Abstract

The ligand exchange procedure of CsPbI₃ perovskite quantum dots (PQDs) enables the fabrication of thick and conductive PQD solids that act as a photovoltaic absorber for solution-processed thin-film solar cells. However, the ligand-exchanged CsPbI₃ PQD solids suffer from deterioration in photovoltaic performance and ambient stability due to the surface traps, such as uncoordinated Pb²⁺ sites on the PQD surface, which are generated after the conventional ligand exchange process using ionic short-chain ligands dissolved in polar solvents. Herein, a facile surface stabilization is demonstrated that can simultaneously improve the photovoltaic performance and ambient stability of CsPbI₃ PQD photovoltaic absorber using covalent short-chain triphenylphosphine oxide (TPPO) ligands dissolved in a nonpolar solvent.
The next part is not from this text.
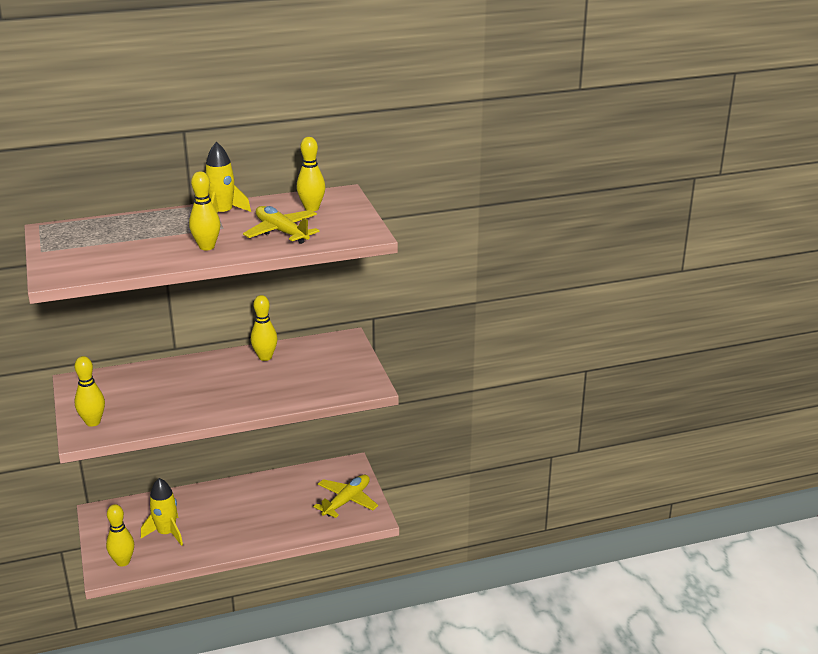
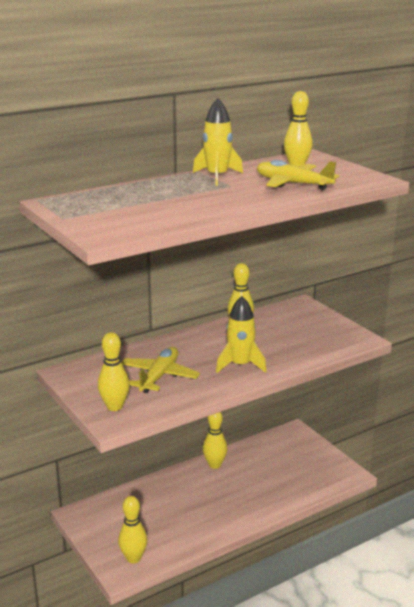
camera: 15 degrees left, 5 degrees down
yellow rocket [141,478,183,546] -> yellow rocket moved to [216,296,267,373]
yellow bowling pin [189,172,220,250] -> yellow bowling pin moved to [203,412,228,469]
yellow plane [314,475,378,518] -> yellow plane moved to [121,347,200,393]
It is found that the TPPO ligand can be covalently bound to uncoordinated Pb²⁺ sites and the nonpolar solvent octane can completely preserve the PQD surface components. Owing to their synergetic effects, the CsPbI₃ PQD photovoltaic absorber stabilized using the TPPO ligand solution dissolved in octane exhibit higher optoelectrical properties and ambient stability than the control absorber. Consequently, CsPbI₃ PQD solar cells composed of PQD photovoltaic absorbers fabricated via surface stabilization strategy provide an improved power conversion efficiency of 15.4% and an enhanced device stability.